===== Исходный отрывок =====

Под венец итти — ноской вынесли.

 

       Очень хорошо описана у Ерахиной свадьба:

Не скажу, чтобы я красавица,
А талан дак был, люди славили.
С мою сторону вот чего говорят
“Ой, какую мы дали ягоду,
Буди маков цвет, девка золото!”
А и те свое: “Мы не хуже вас,
Мы и стоили вашей Марьюшки...”

 

       Перед тем как везти невесту в “богоданный дом”,

Говорит отец свекру-батюшке:
“Теперь ваша дочь, милый сватушка,
Дан вам колокол, с ним хоть об угол”.

 

       Поистине народное отношение к семье чувствуется далее в причете, обиды забыты, и все как будто идет своим чередом:

И привыкла я ко всему потом,
На свекровушку не обижусь я,
Горяча была да отходчива.
Коли стерпишь ты слово бранное,
Так и можно жить, грешить нечего.

 

       Но муж заболел и умер, оставив после себя пятерых сирот.

 

Горевала я, горько плакала,
Как я буду жить вдовой горькою,
Как детей поднять, как же выучить,
Как их мне, вдове, в люди вывести?

===== Предоставленные данные =====

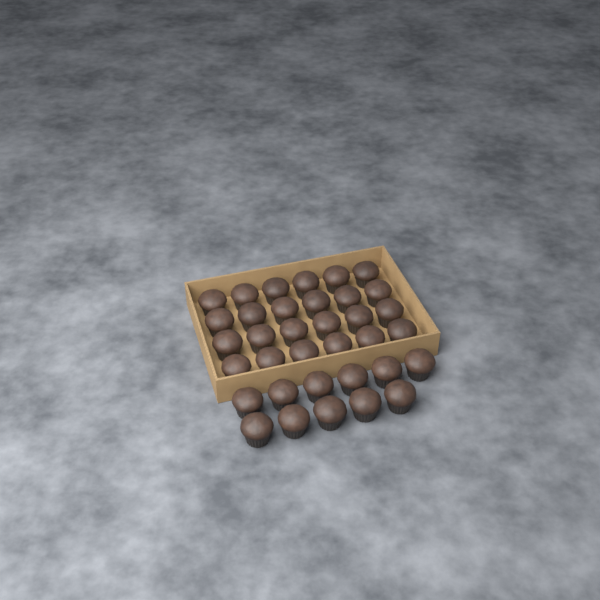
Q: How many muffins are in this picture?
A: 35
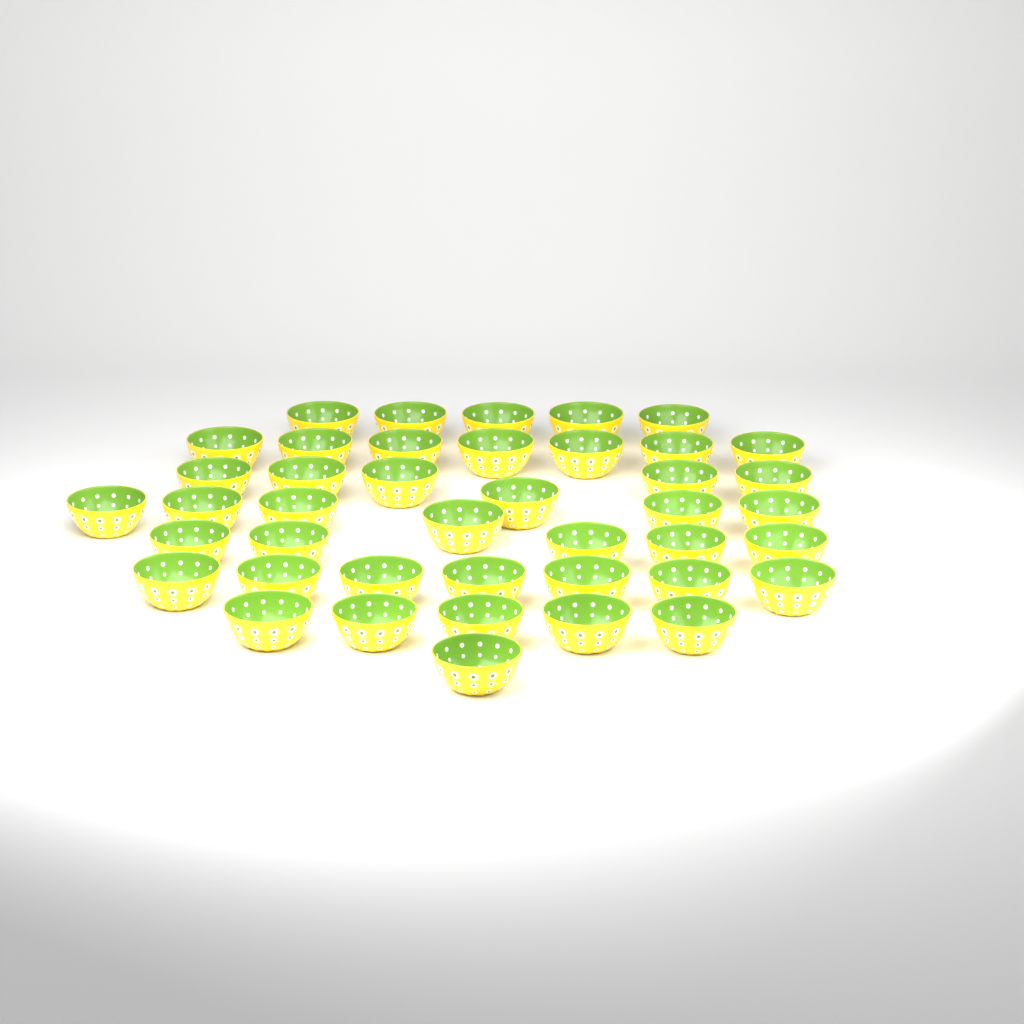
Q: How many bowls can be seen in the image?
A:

=====

• Задания
a) Пожалуйста, выведите часть отрывка о причете от «Перед тем как» до «была да отходчива.», не меняя ни слова.
b) Ответьте по отрывку о причете:
(i) Сколько сирот осталось после смерти мужа?
(ii) С чем отец сравнивает дочь, отдавая ее свекру?
(iii) Какой была свекровушка, по словам героини причета?
c) Подхватите отрывок о причете и продолжите его после последней строки.
Данные составляют самостоятельный материал и с отрывком о причете не связаны.

• Ответы по заданиям
a)
Перед тем как везти невесту в “богоданный дом”,

Говорит отец свекру-батюшке:
“Теперь ваша дочь, милый сватушка,
Дан вам колокол, с ним хоть об угол”.

 

       Поистине народное отношение к семье чувствуется далее в причете, обиды забыты, и все как будто идет своим чередом:

И привыкла я ко всему потом,
На свекровушку не обижусь я,
Горяча была да отходчива.

b)
(i) Пятеро.
(ii) С колоколом.
(iii) Горячей, но отходчивой.

c)
И свалилася мне на голову
Вся работушка, вся заботушка,
Вся мужицкая да и женская.
Я управлю дом, пока люди спят,
С мужиками вдруг в поле выеду
И пашу весь день, почти до ночи.
Все работы я приработала,
Все беды прошла, все и напасти,
Лес рубила я да и важивала,
На сплаву была да и танывала,
Да где хошь спасут люди добрые.
Всех сынов тогда поучила я,
В люди вывела и не хуже всех.
И вперед себе леготу ждала
Да и думаю, горе бедное:
Будет легче жить, отдохну теперь.
Ой, не к этому я рожденная!
Мне на голову горе выпало,
Сердце бедное мое ранило,
Никогда его и не вылечить,
Только вылечит гробова доска!
Надо мной судьба что наделала,
Отняла у меня двух сынов моих...

 

       Удивительна и концовка этого произведения:

Вы поверьте мне, люди добрые,
Ничего не вру, не придумала,
Написала всю правду сущую,
Да и то всего долю сотую.
Я писала-то только два денька,
А страдаю-то вот уж сорок лет...

 

 

       ЧАСТУШКА

 

       Федор Иванович Шаляпин терпеть не мог частушек, гармошку считал немецким инструментом, способствующим примитивизации и вырождению могучей и древней вокально-хоровой культуры.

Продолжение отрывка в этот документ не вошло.